- [EXERCISE]:
Your task is to transcribe all of the records exactly and leave out the pictures.

=====

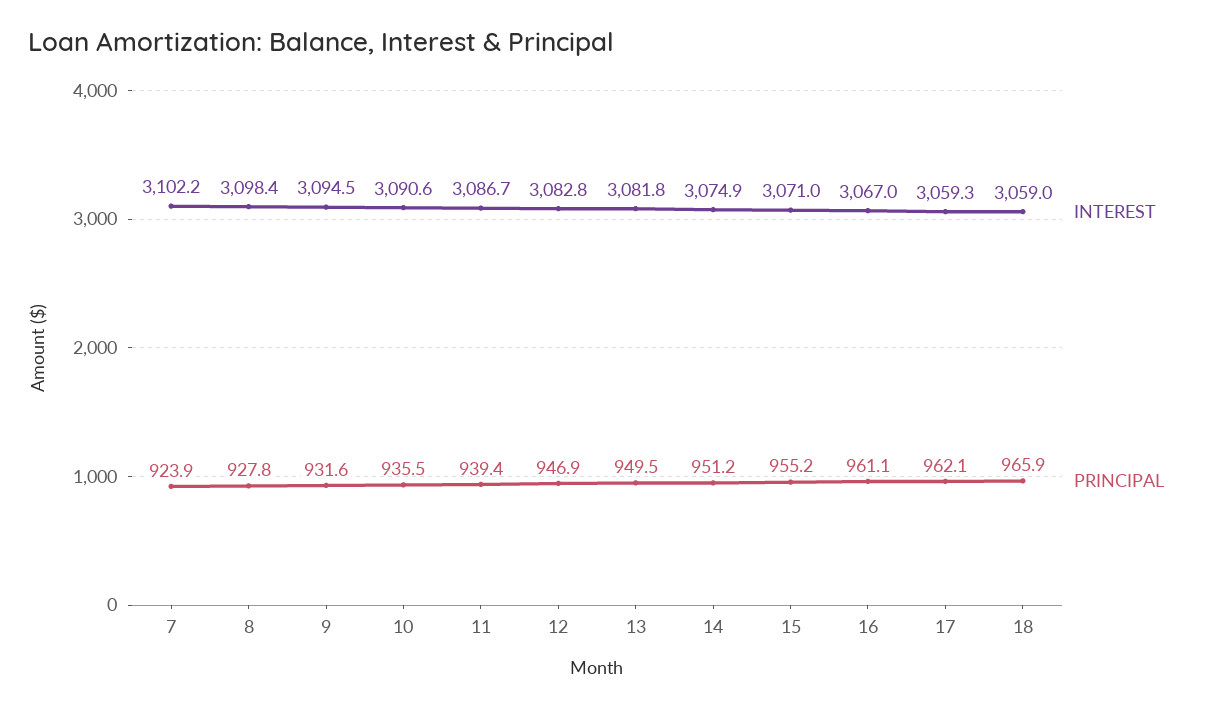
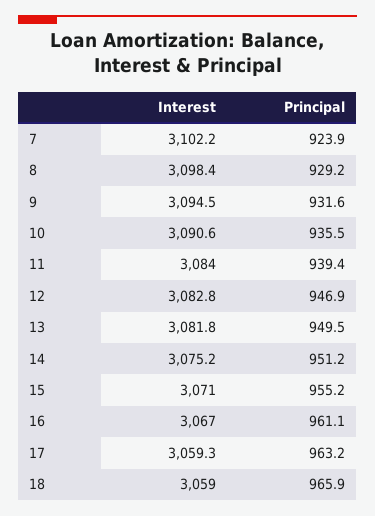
  {
    "INTEREST": {
      "7": 3102.2,
      "8": 3098.4,
      "9": 3094.5,
      "10": 3090.6,
-     "11": 3086.7,
+     "11": 3084,
      "12": 3082.8,
      "13": 3081.8,
-     "14": 3074.9,
+     "14": 3075.2,
      "15": 3071,
      "16": 3067,
      "17": 3059.3,
      "18": 3059
    },
    "PRINCIPAL": {
      "7": 923.9,
-     "8": 927.8,
+     "8": 929.2,
      "9": 931.6,
      "10": 935.5,
      "11": 939.4,
      "12": 946.9,
      "13": 949.5,
      "14": 951.2,
      "15": 955.2,
      "16": 961.1,
-     "17": 962.1,
+     "17": 963.2,
      "18": 965.9
    }
  }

=====

- [COMPLETED EXERCISE]:
  {
    "INTEREST": {
      "7": 3102.2,
      "8": 3098.4,
      "9": 3094.5,
      "10": 3090.6,
-     "11": 3086.7,
+     "11": 3084,
      "12": 3082.8,
      "13": 3081.8,
-     "14": 3074.9,
+     "14": 3075.2,
      "15": 3071,
      "16": 3067,
      "17": 3059.3,
      "18": 3059
    },
    "PRINCIPAL": {
      "7": 923.9,
-     "8": 927.8,
+     "8": 929.2,
      "9": 931.6,
      "10": 935.5,
      "11": 939.4,
      "12": 946.9,
      "13": 949.5,
      "14": 951.2,
      "15": 955.2,
      "16": 961.1,
-     "17": 962.1,
+     "17": 963.2,
      "18": 965.9
    }
  }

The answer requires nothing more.